The Airborne Tactical Advantage Company (ATAC), partnered with Valkyrie Aero, has landed a contract to provide live Contract Close Air Support (CCAS) for the Air Force Special Operations Command’s Joint Terminal Attack Controller (JTAC) training course. According to an article released by the Aviationist, the companies will provide training support at multiple locations throughout the country. This contract comes after ATAC was awarded a deal to provide aircraft and pilots to role play as enemy planes at Luke and Holloman Air Force bases.
The aircraft that will be used for the CCAS training are the L-39 Albatros and A-27 Tucano. The plan is to begin implementing these aircraft into the JTAC training modules starting this summer. The companies will provide their services at up to 10 locations. They will fly over 900 training missions, equating to about 1,100 flight hours.

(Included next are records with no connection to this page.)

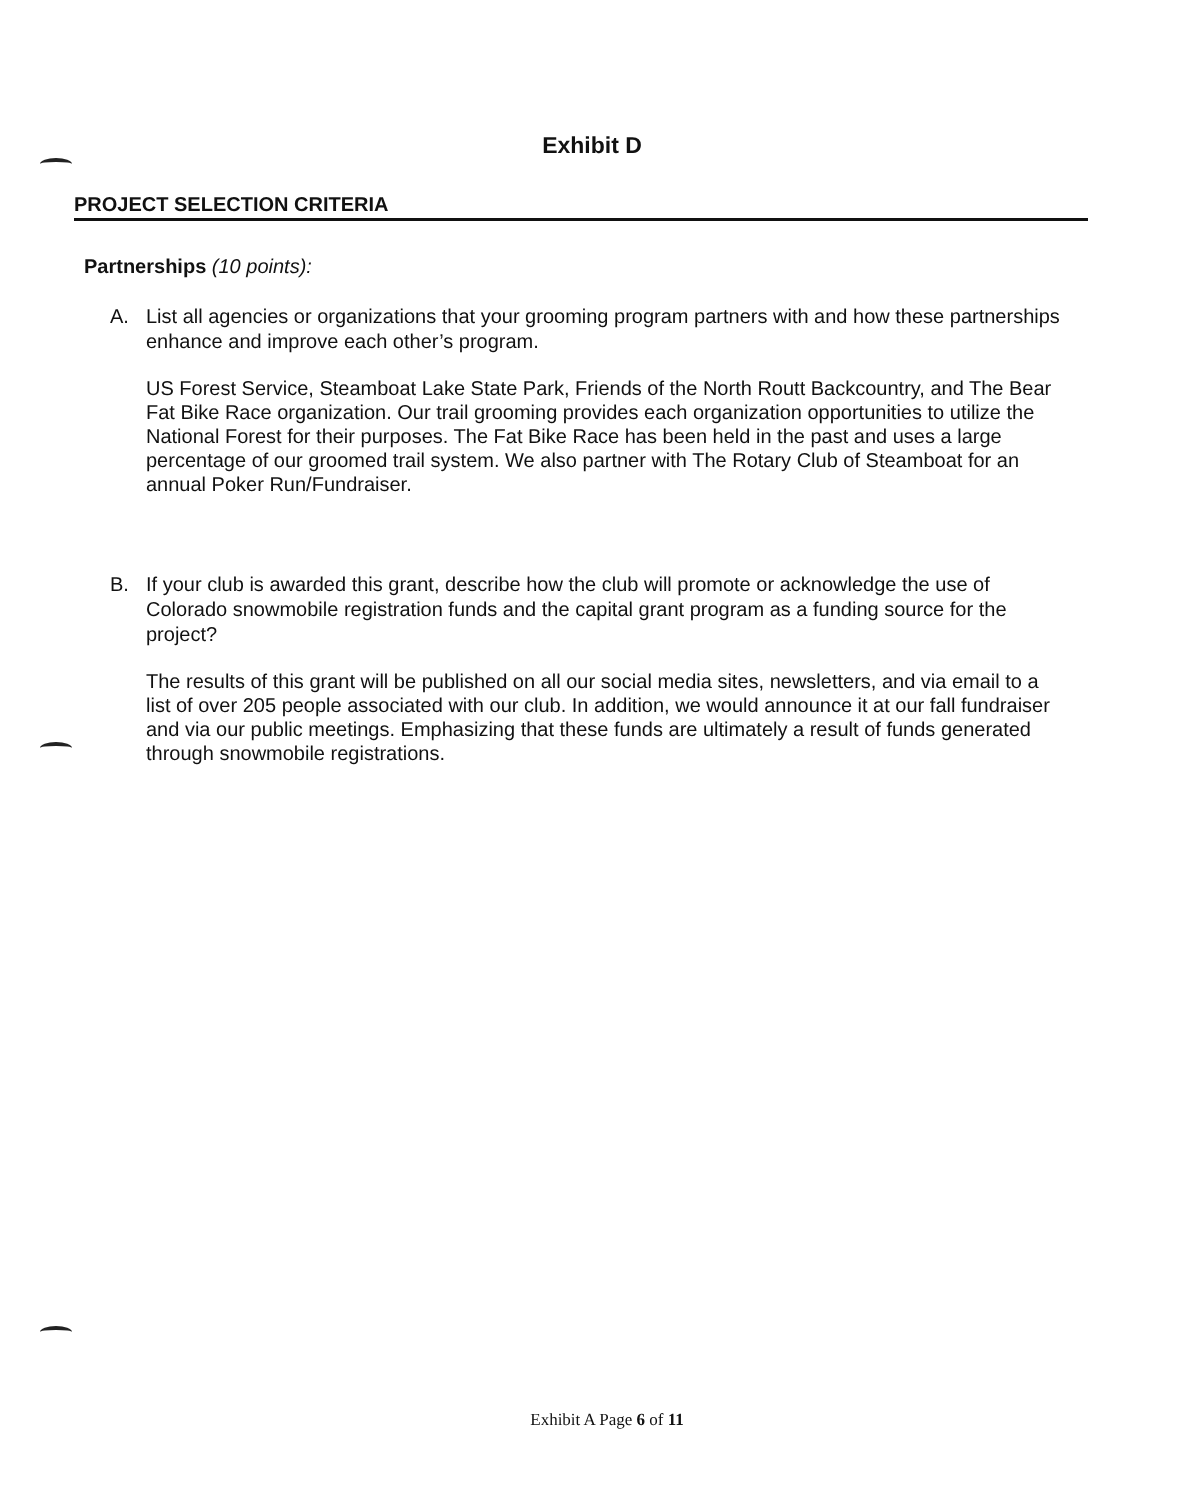Exhibit D
PROJECT SELECTION CRITERIA
Partnerships (10 points):
A. List all agencies or organizations that your grooming program partners with and how these partnerships enhance and improve each other’s program.
US Forest Service, Steamboat Lake State Park, Friends of the North Routt Backcountry, and The Bear Fat Bike Race organization. Our trail grooming provides each organization opportunities to utilize the National Forest for their purposes. The Fat Bike Race has been held in the past and uses a large percentage of our groomed trail system. We also partner with The Rotary Club of Steamboat for an annual Poker Run/Fundraiser.
B. If your club is awarded this grant, describe how the club will promote or acknowledge the use of Colorado snowmobile registration funds and the capital grant program as a funding source for the project?
The results of this grant will be published on all our social media sites, newsletters, and via email to a list of over 205 people associated with our club. In addition, we would announce it at our fall fundraiser and via our public meetings. Emphasizing that these funds are ultimately a result of funds generated through snowmobile registrations.
Exhibit A Page 6 of 11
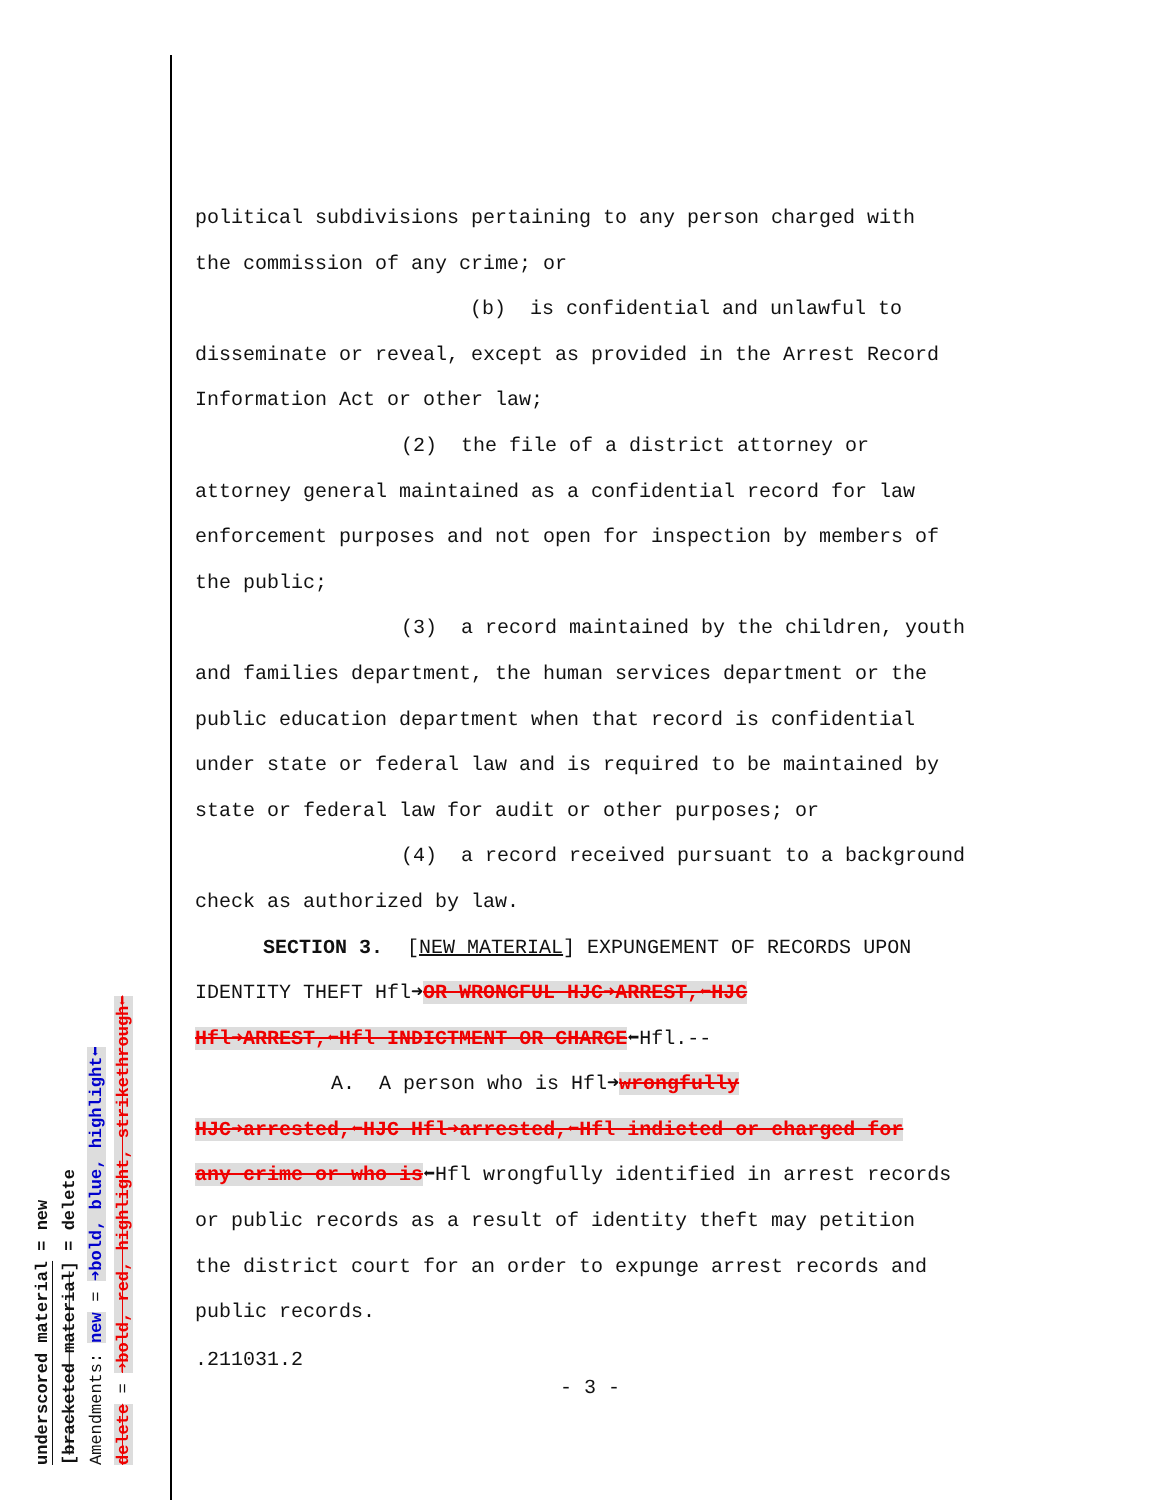underscored material = new
[bracketed material] = delete
Amendments: new = ➜bold, blue, highlight⬅
delete = ➜bold, red, highlight, strikethrough⬅
political subdivisions pertaining to any person charged with
the commission of any crime; or
(b) is confidential and unlawful to
disseminate or reveal, except as provided in the Arrest Record
Information Act or other law;
(2) the file of a district attorney or
attorney general maintained as a confidential record for law
enforcement purposes and not open for inspection by members of
the public;
(3) a record maintained by the children, youth
and families department, the human services department or the
public education department when that record is confidential
under state or federal law and is required to be maintained by
state or federal law for audit or other purposes; or
(4) a record received pursuant to a background
check as authorized by law.
SECTION 3. [NEW MATERIAL] EXPUNGEMENT OF RECORDS UPON
IDENTITY THEFT Hfl➜OR WRONGFUL HJC➜ARREST,⬅HJC
Hfl➜ARREST,⬅Hfl INDICTMENT OR CHARGE⬅Hfl.--
A. A person who is Hfl➜wrongfully
HJC➜arrested,⬅HJC Hfl➜arrested,⬅Hfl indicted or charged for
any crime or who is⬅Hfl wrongfully identified in arrest records
or public records as a result of identity theft may petition
the district court for an order to expunge arrest records and
public records.
.211031.2
- 3 -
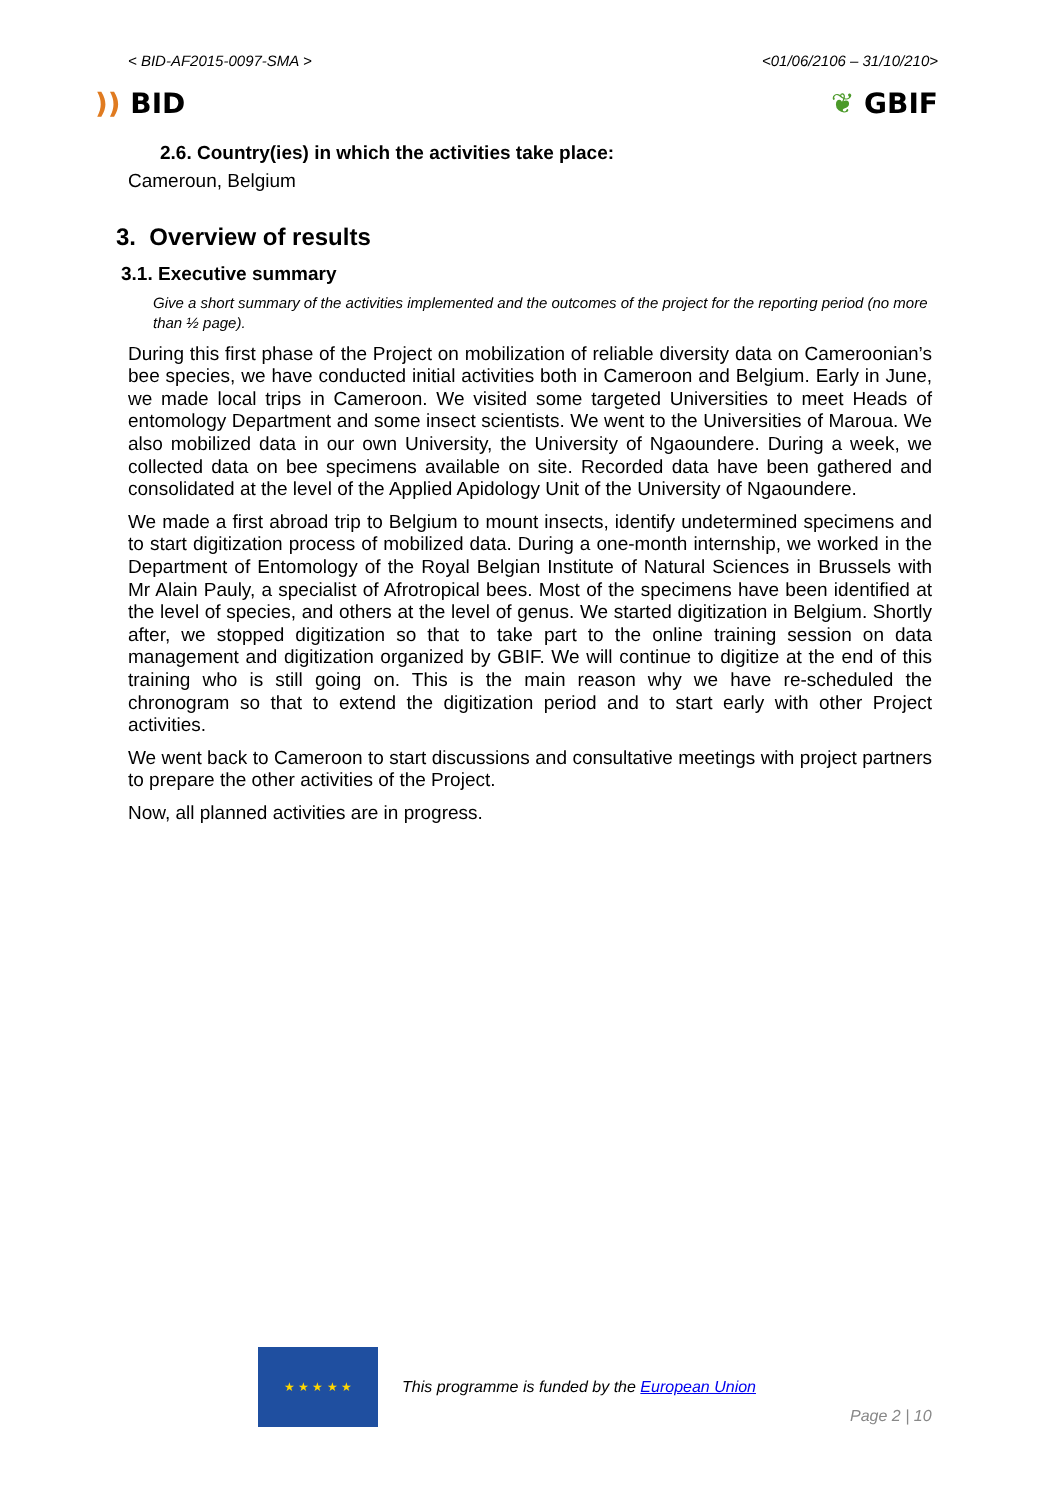< BID-AF2015-0097-SMA > <01/06/2106 – 31/10/210>
)) BID ❦ GBIF
2.6. Country(ies) in which the activities take place:
Cameroun, Belgium
3. Overview of results
3.1. Executive summary
Give a short summary of the activities implemented and the outcomes of the project for the reporting period (no more than ½ page).
During this first phase of the Project on mobilization of reliable diversity data on Cameroonian’s bee species, we have conducted initial activities both in Cameroon and Belgium. Early in June, we made local trips in Cameroon. We visited some targeted Universities to meet Heads of entomology Department and some insect scientists. We went to the Universities of Maroua. We also mobilized data in our own University, the University of Ngaoundere. During a week, we collected data on bee specimens available on site. Recorded data have been gathered and consolidated at the level of the Applied Apidology Unit of the University of Ngaoundere.
We made a first abroad trip to Belgium to mount insects, identify undetermined specimens and to start digitization process of mobilized data. During a one-month internship, we worked in the Department of Entomology of the Royal Belgian Institute of Natural Sciences in Brussels with Mr Alain Pauly, a specialist of Afrotropical bees. Most of the specimens have been identified at the level of species, and others at the level of genus. We started digitization in Belgium. Shortly after, we stopped digitization so that to take part to the online training session on data management and digitization organized by GBIF. We will continue to digitize at the end of this training who is still going on. This is the main reason why we have re-scheduled the chronogram so that to extend the digitization period and to start early with other Project activities.
We went back to Cameroon to start discussions and consultative meetings with project partners to prepare the other activities of the Project.
Now, all planned activities are in progress.
★ ★ ★ ★ ★
This programme is funded by the European Union
Page 2 | 10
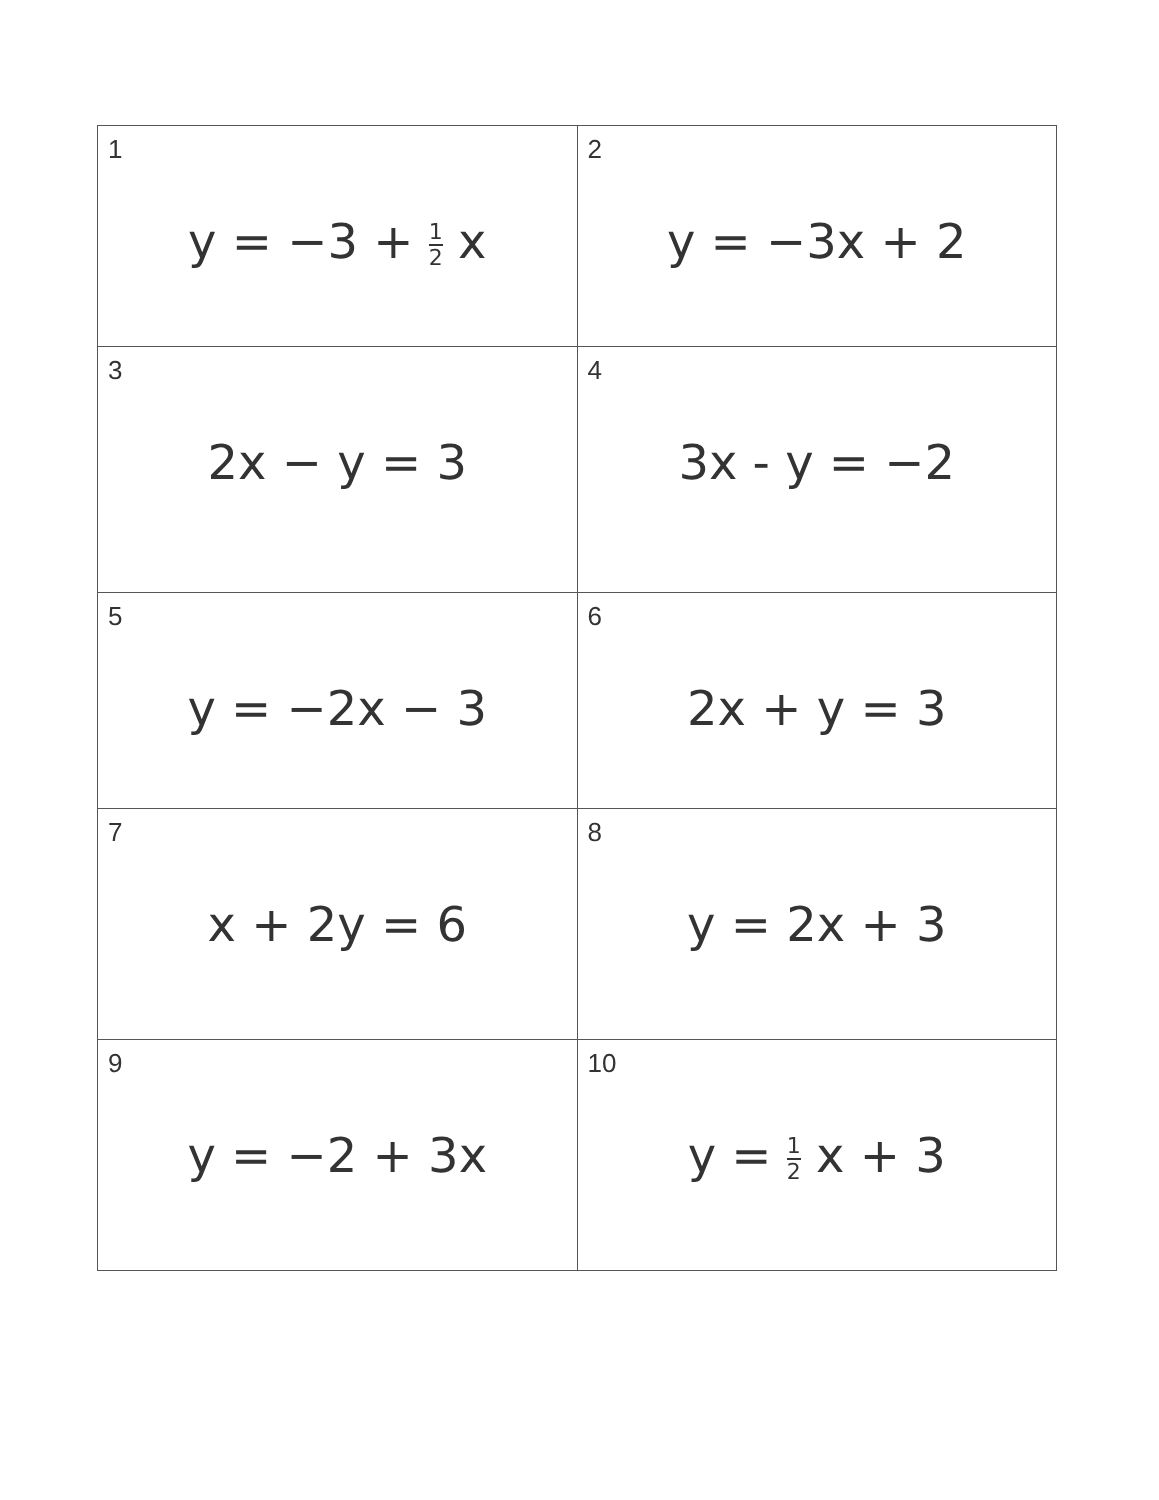| 1 y = −3 + 1 2 x | 2 y = −3x + 2 |
| 3 2x − y = 3 | 4 3x - y = −2 |
| 5 y = −2x − 3 | 6 2x + y = 3 |
| 7 x + 2y = 6 | 8 y = 2x + 3 |
| 9 y = −2 + 3x | 10 y = 1 2 x + 3 |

Valkyrie Aero will be providing the A-27 Tucano. The A-27 is a predecessor to the A-29 Super Tucano. The A-29 is still in service with the U.S. Air Force. It is used primarily for training Afghan pilots. The A-27 is loaded with modern technology, including an MX-15D EO/IR turret, UHF/VHF radios, Video Downlink (VDL), and Variable Message Format (VMF). In addition, it is armed with a 7.62 M-134H-equipped DAP-6 gun pod, 2.75″ rockets, and BDU-33/Mk-76 practice bombs. The A-27 has the ability to conduct daytime and nighttime operations.
In a press release, ATAC General Manager, Scott Stacy said, “ATAC is proud to support the training of AFSOC JTACs, the gold-standard in their field. This work expands on ATAC’s previous air-to-ground training and positions the company for future growth in this important training area.”
ATAC and Valkyrie Aero are not newcomers to providing CCAS training support. Just last year, they earned a contract to provide services for the Navy’s Terminal Attack Controller Trainer (TACT) program. They also just recently helped the Navy complete a training block for the Naval Aviation Warfighting Development Center at Naval Air Station Fallon.
Contracts like this are not uncommon. Recently, the Department of Defense awarded several contracts to support flight training and JTAC training. In order to train the Air Force’s F-15, F-16, and F-35 pilots, contracts for companies to provide adversary training have had a high priority.